Abehi was a top gendarmerie official under Gbagbo and has been accused by a United Nations experts panel of helping orchestrate attacks on Ivorian military installations last year, while Dibopieu served as a leader in two youth organisations that have been implicated in rights abuses during the electoral violence.

“We want to call on Ivorian authorities to go further and not just target the pro-Gbagbos. Justice cannot move at two speeds. The pro-(President Alassane) Ouattaras also committed crimes. It is necessary that warrants be issued against them,” Ali Ouattara, chairman of the Ivorian Coalition for the International Criminal Court (ICC), told IPS.

“These arrests are a warning to all those who have committed crimes in Côte d’Ivoire. They are strong signals in the fight against impunity,” Ali Ouattara added.

The office for Abidjan’s prosecutor has declined interview requests, saying the prosecutor is too busy to comment.

The extradition of Abehi and Dibopieu comes after Charles Ble Goude, head of the ultranationalist Young Patriots movement, was arrested on Jan. 17 in the coastal Ghanaian town of Tema and transferred to Abidjan, where he was subsequently charged with war crimes.

However, according to Ali Ouattara, Côte d’Ivoire does not have the capacity to try crimes of genocide, war crimes and crimes against humanity – all of which are under the jurisdiction of the ICC. And circumstances surrounding Ble Goude’s detention have been less than lawful.

Since Ble Goude arrived in Abidjan, his lawyers say they have been granted only limited access to him, adding that they did not know where he was being detained, likening his transfer to a “kidnapping”. Côte d’Ivoire’s criminal procedure code guarantees the right to an attorney during proceedings and questioning, though Ble Goude’s lawyers have said they were not informed prior to his first court appearance and raised concerns that he may have been questioned without legal representation.

After Ble Goude’s second court appearance on Jan. 30, Herve Gouamene, one of the lawyers, told IPS that Ble Goude himself did not know where he was being held. All Ble Goude knew was that he was “held in a house somewhere” and that it was not a standard place of detention. His lawyers say that there are no provisions in Ivorian law for this, while Interior Minister Hamed Bakayoko has defended the detention conditions, saying they are necessary for Ble Goude’s detention.

Rene Legre Houkou, president of the Ivorian Human Rights League, voiced concern about the “war crimes” charges against Ble Goude, which he described as questionable. There is no statute for war crimes in the Ivorian penal code, though the code does mention “crimes against the civilian population” that might apply in Ble Goude’s case.
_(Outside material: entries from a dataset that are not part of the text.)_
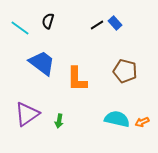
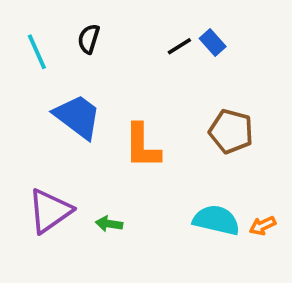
cyan line: (20, 28) -> (37, 52), turned 30
green arrow: (59, 121) -> (109, 224), turned 88

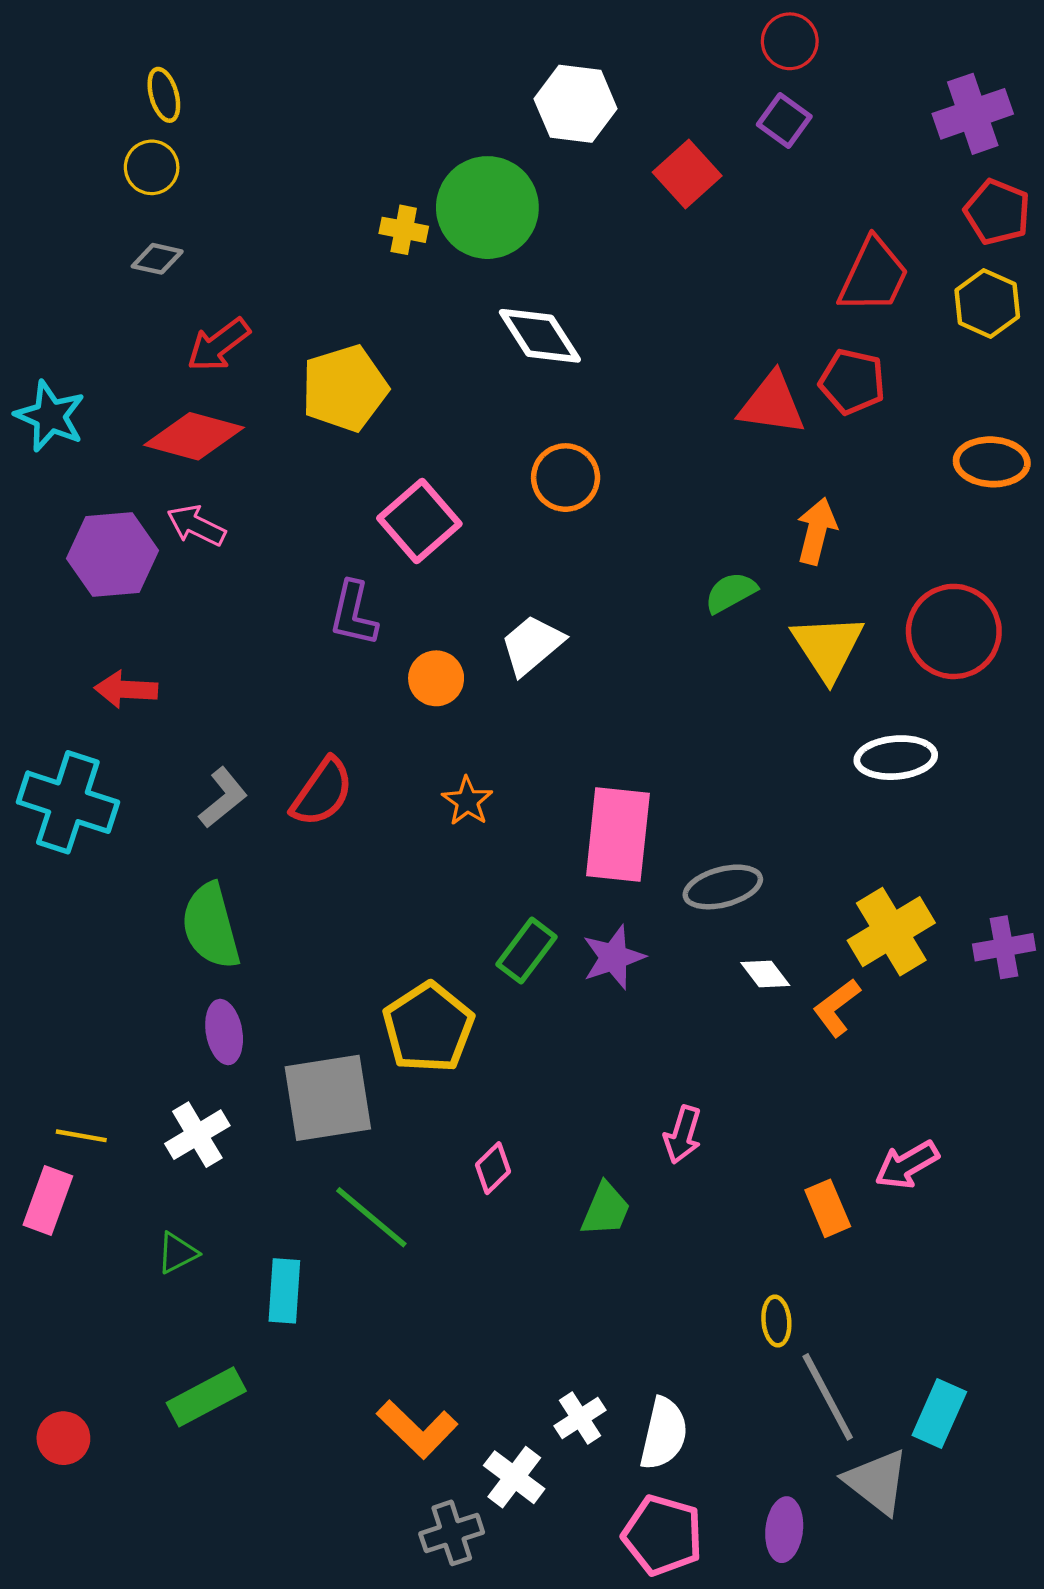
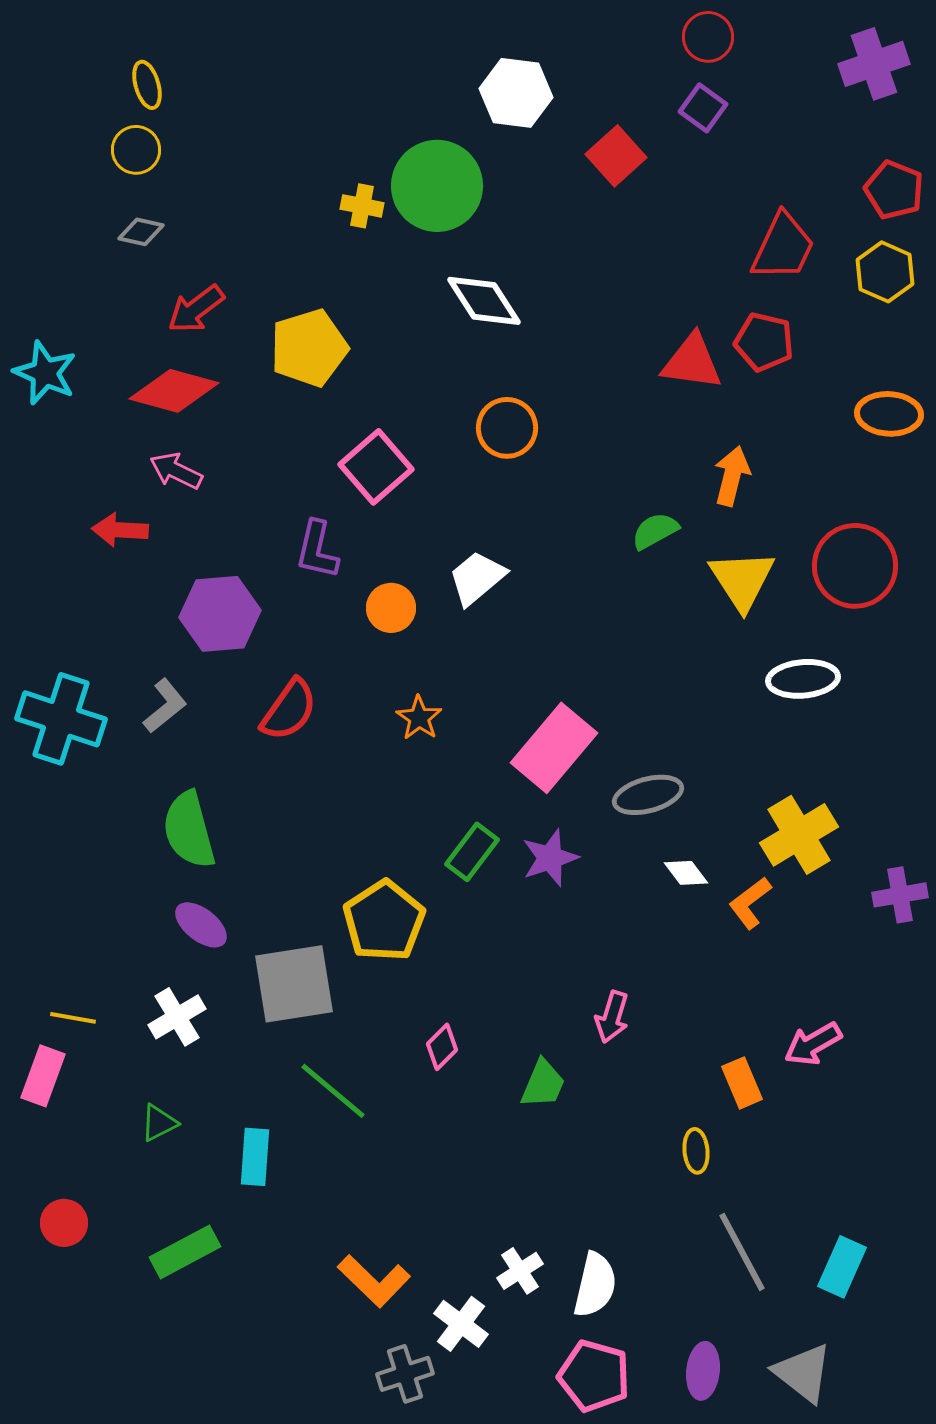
purple cross: (973, 114) -> (874, 64), moved
purple hexagon: (113, 555) -> (220, 614), moved
red arrow: (126, 690) -> (120, 530), moved
gray L-shape: (223, 798) -> (165, 706), moved
pink rectangle: (618, 835) -> (554, 748), turned 34
purple cross: (1004, 947) -> (900, 895), moved
purple ellipse: (224, 1032) -> (201, 925), turned -42
yellow ellipse: (776, 1321) -> (696, 1151), moved
red circle: (63, 1438) -> (64, 1223), moved
gray triangle: (877, 1482) -> (803, 1373), moved

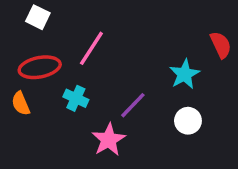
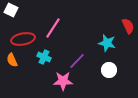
white square: (38, 17) -> (11, 10), moved
cyan star: (185, 74) -> (107, 43), turned -30
pink star: (109, 140) -> (63, 81), turned 30

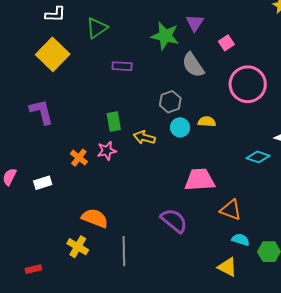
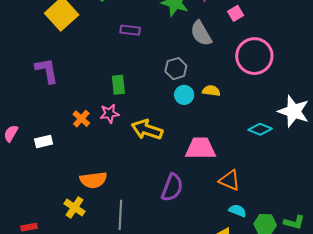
yellow arrow: (144, 138) -> (147, 130), moved, size x1.4
orange semicircle: (95, 218) -> (93, 180), turned 148
purple semicircle: (174, 221) -> (172, 188), turned 68

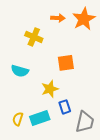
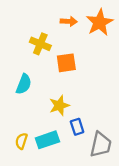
orange square: (66, 63) -> (66, 63), moved
cyan semicircle: (20, 71) -> (24, 84), turned -84

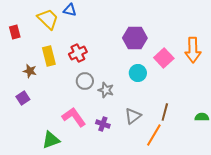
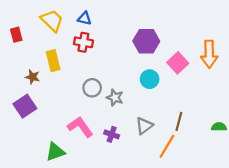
blue triangle: (70, 10) -> (85, 18), moved
red cross: (78, 53) -> (83, 42), moved, turned 36
purple square: (23, 98) -> (25, 106), size x1.5

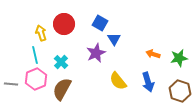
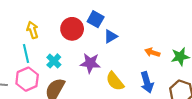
red circle: (64, 24) -> (72, 29), moved
blue triangle: (114, 39) -> (111, 36), turned 32
purple star: (96, 53) -> (90, 63), moved, turned 30

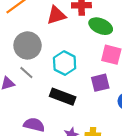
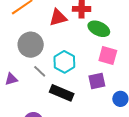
gray line: (26, 73) -> (40, 71), moved

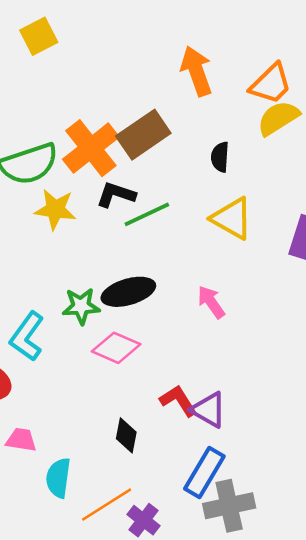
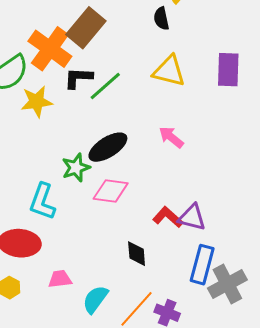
black semicircle: (220, 157) -> (161, 19), moved
cyan semicircle: (58, 478) -> (95, 299), turned 44

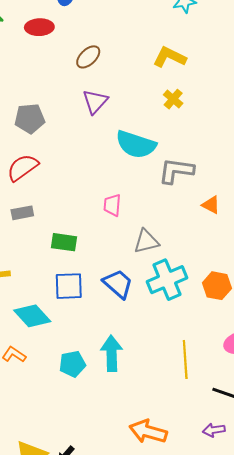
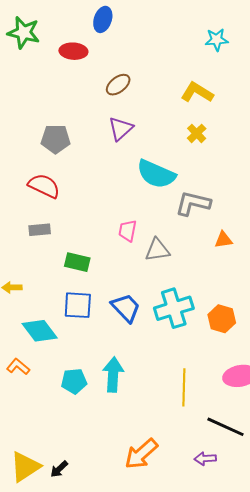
red semicircle: (23, 168) -> (44, 186), turned 56
orange triangle: (211, 205) -> (224, 240), turned -42
gray triangle: (146, 241) -> (157, 250), moved
orange arrow: (148, 432) -> (141, 454), turned -63

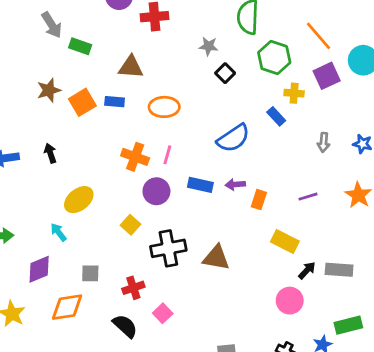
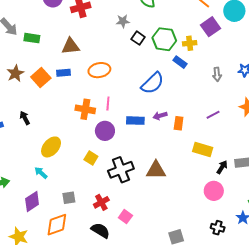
green hexagon: (274, 58) -> (164, 39), moved

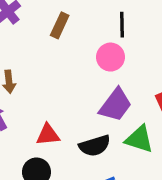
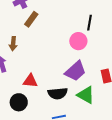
brown rectangle: (60, 25) -> (31, 19), moved

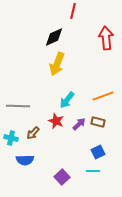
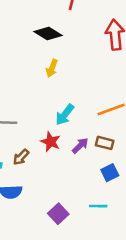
black diamond: (54, 37) -> (48, 34), turned 55
yellow arrow: (57, 64) -> (52, 68), size x0.6
blue square: (98, 152) -> (110, 173), moved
“It is indeed not an offense under our laws,” Houkou told IPS. “A situation of this nature, which poses the question of the legality of the process, must not be taken lightly.”

Ble Goude’s international lawyer, Nick Kaufman, said in a statement on Jan. 19 that he had asked ICC prosecutor Fatou Bensouda whether Ble Goude was the subject of an arrest warrant from that court. According to the statement, Bensouda has refused “to confirm or deny whether or not she had or was currently seeking Ble Goude’s surrender to The Hague.”

The ICC has already issued arrest warrants for Laurent and Simone Gbagbo. While Alassane Ouattara’s government allowed for Laurent Gbagbo’s transfer in November 2011, making him the first former head of state to be taken into the court’s custody, it has not yet said whether it will let Simone Gbagbo go or instead try her at home.

Justice Minister Gnenema Coulibaly has previously argued that Côte d’Ivoire’s judiciary has been reformed since Laurent Gbagbo’s transfer in November 2011, and is now capable of trying complex cases stemming from the post-election violence.

Because war crimes constitute one of the three categories of crimes falling under the ICC’s jurisdiction, filing war crimes charges against Ble Goude could be an attempt to strengthen the claim that the country’s judiciary can handle complex cases stemming from the conflict. But concerns still remain.

“The one-sided justice for Côte d’Ivoire’s post-election violence needs to swiftly change if the Alassane Ouattara government is to break from Côte d’Ivoire’s dangerous legacy of impunity,” said Corinne Dufka, senior West Africa researcher at Human Rights Watch.